Tak Semua Siswa Dapat PIP 2025, Ini Kriteria Lengkap yang Harus Dipenuhi
Pemerintah kembali menggulirkan Program Indonesia Pintar (PIP) untuk tahun 2025. Bantuan pendidikan ini memang sangat dinanti, terutama oleh siswa-siswa dari keluarga yang sedang berjuang secara ekonomi. Namun, tidak semua siswa secara otomatis akan menerima dana PIP. Ada sejumlah kriteria yang harus benar-benar dipenuhi agar bantuan bisa cair.
Siapa Saja yang Bisa Dapat PIP 2025?
Kalau kamu atau anakmu berasal dari keluarga kurang mampu, besar kemungkinan termasuk calon penerima PIP. Tapi bukan hanya soal penghasilan. Pemerintah melalui Kemendikbudristek sudah menetapkan siapa saja yang layak menerima.
Beberapa di antaranya adalah siswa yang memegang Kartu Indonesia Pintar (KIP), terdaftar di DTKS (Data Terpadu Kesejahteraan Sosial), atau berasal dari keluarga yang menerima bantuan sosial seperti PKH atau KKS.
Tapi jangan khawatir jika tidak punya KIP. Siswa yatim/piatu, penyandang disabilitas, korban bencana, atau yang tinggal di daerah terpencil juga berpeluang mendapat bantuan. Bahkan siswa dari keluarga besar yang hidup pas-pasan masih bisa diusulkan lewat Surat Keterangan Tidak Mampu (SKTM) dari kelurahan atau sekolah.
Peran Sekolah Sangat Penting
Kalau kamu bertanya, “Lalu, siapa yang harus daftar?” Jawabannya: bukan kamu, tapi sekolah yang mengusulkan. Sekolah akan mengecek kondisi siswanya, lalu menginput data ke sistem pusat, yaitu Dapodik.
Di sinilah pentingnya komunikasi. Jika orang tua merasa anaknya layak, tapi belum dapat bantuan, jangan sungkan bertanya ke pihak sekolah. Bisa jadi datanya belum diinput, atau ada dokumen yang perlu dilengkapi.

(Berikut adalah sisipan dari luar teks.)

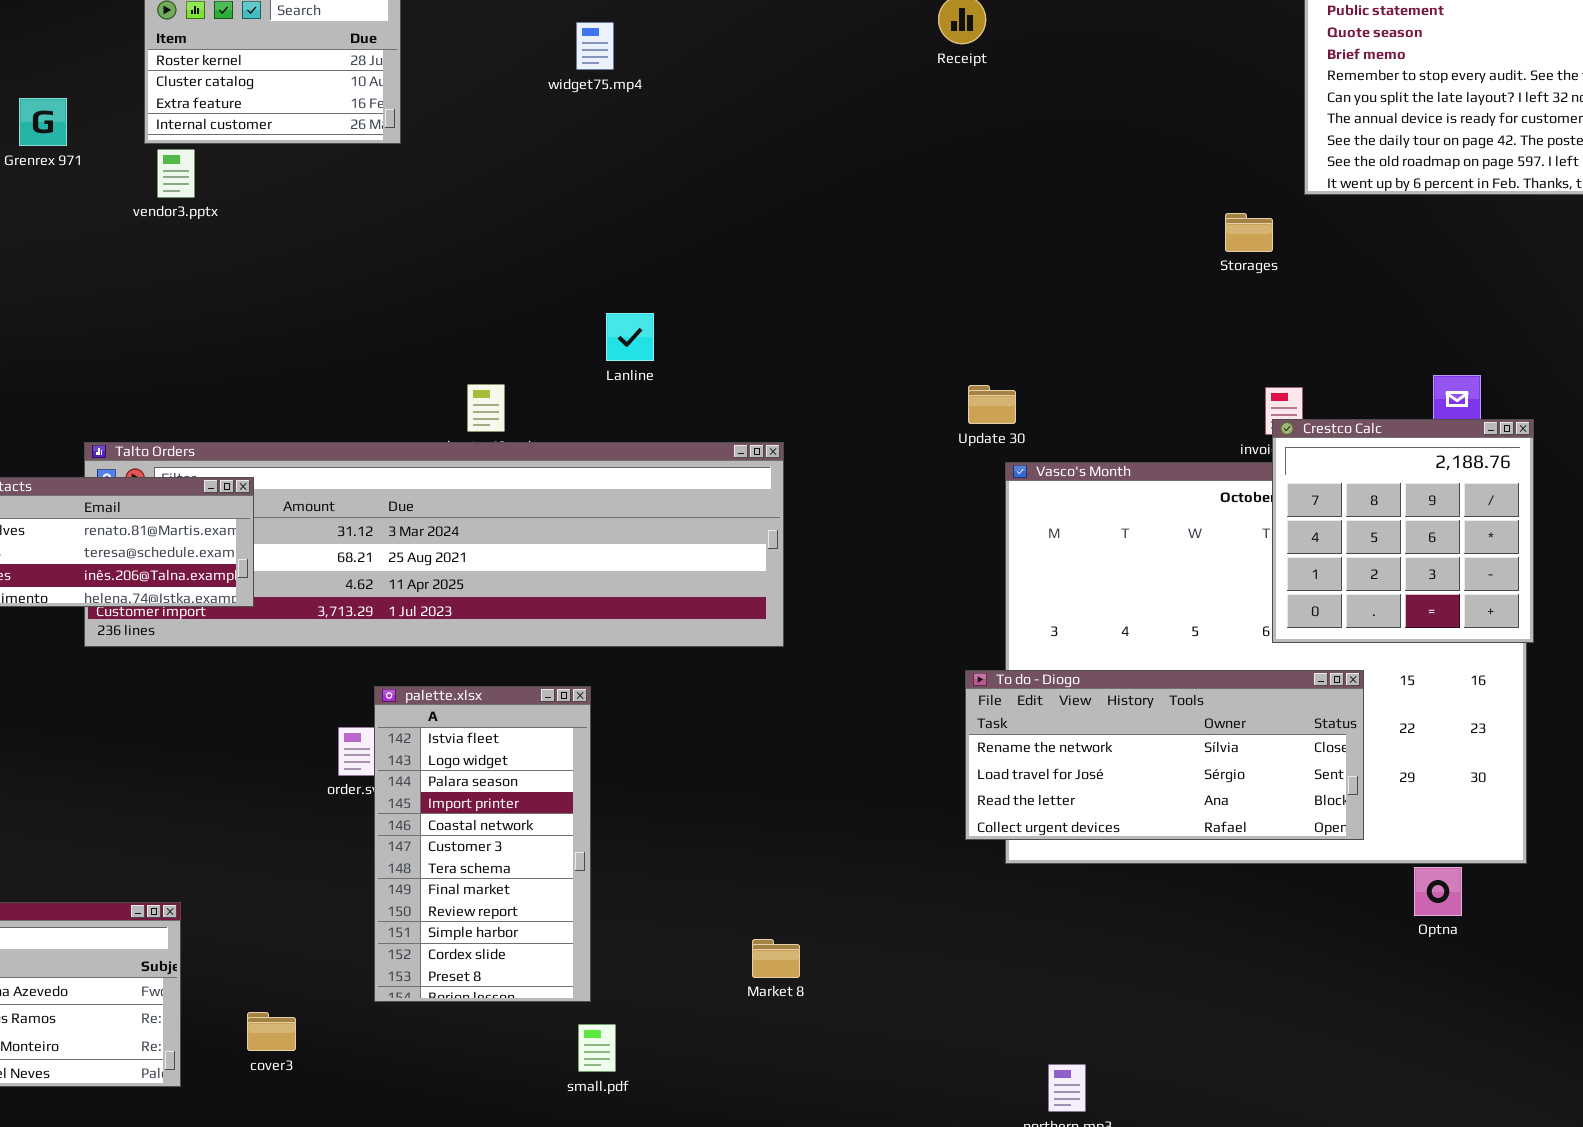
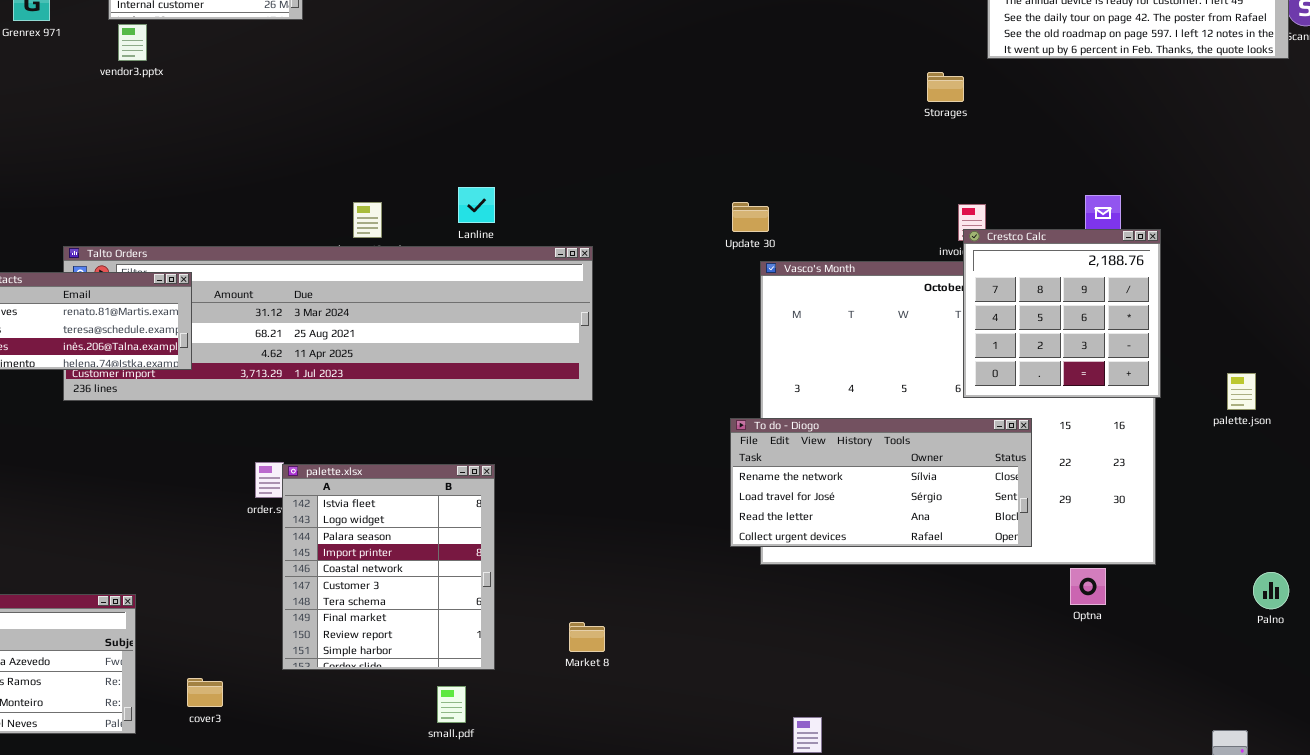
Lanline: [606,313,654,361] -> [458,187,495,223], moved
palette.xlsx: [374,686,591,1002] -> [282,464,495,670], resized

Penyebab Umum Siswa Gagal Menerima
Sayangnya, tidak sedikit siswa yang akhirnya batal menerima bantuan karena beberapa hal teknis. Ini beberapa penyebab paling umum:
Tidak punya KIP atau tidak terdata dalam sistem DTKS
NISN (Nomor Induk Siswa Nasional) tidak sesuai atau belum sinkron
Sekolah belum sempat mengusulkan ke sistem
Dokumen seperti SKTM atau KKS belum dilengkapi
Rekening SimPel belum aktif, padahal itu syarat penting untuk pencairan
Jadi, walaupun layak, bantuan bisa saja tidak turun kalau salah satu syarat di atas belum terpenuhi.
Besaran dan Alur Pencairan
Berapa besar bantuannya? Ini tergantung jenjang pendidikan:
SD/MI: Rp450.000 per tahun (kelas akhir hanya dapat Rp225.000)
SMP/MTs: Rp750.000 per tahun (kelas akhir Rp375.000)
SMA/SMK/MA: Rp1.800.000 per tahun (kelas akhir Rp900.000)
Soal jadwal pencairan, umumnya terbagi dalam tiga tahap:
Termin I (Februari–April): biasanya untuk siswa kelas akhir dan penerima prioritas
Termin II (Mei–September): untuk siswa yang belum dapat di termin pertama
Termin III (Oktober–Desember): bagi yang baru diusulkan atau tambahan kuota
Bagaimana Prosesnya?
Setelah diusulkan, data siswa akan diverifikasi oleh dinas pendidikan dan kementerian terkait. Jika semuanya sesuai, nama siswa akan muncul di situs resmi pip.kemdikbud.go.id. Orang tua cukup cek pakai NISN dan NIK.
Setelah itu, siswa tinggal aktivasi rekening SimPel di bank penyalur (BNI atau BRI). Kalau sudah aktif, bantuan akan langsung masuk ke rekening dan bisa digunakan untuk keperluan sekolah seperti beli buku, seragam, atau biaya transportasi.
Jangan Diam Kalau Belum Cair
Banyak orang tua yang menunggu tanpa kepastian, padahal bantuan sudah dijadwalkan cair. Kalau dana belum juga masuk, ada baiknya:
- Tanyakan ke sekolah dulu, apakah data sudah lengkap dan benar
- Pastikan rekening sudah aktif dan tidak bermasalah
- Bila perlu, hubungi langsung layanan resmi Kemendikbudristek atau gunakan kanal LAPOR
Penting untuk diingat, PIP bukan undian. Kalau memenuhi syarat, maka peluang dapat bantuan cukup besar—selama proses administrasinya benar.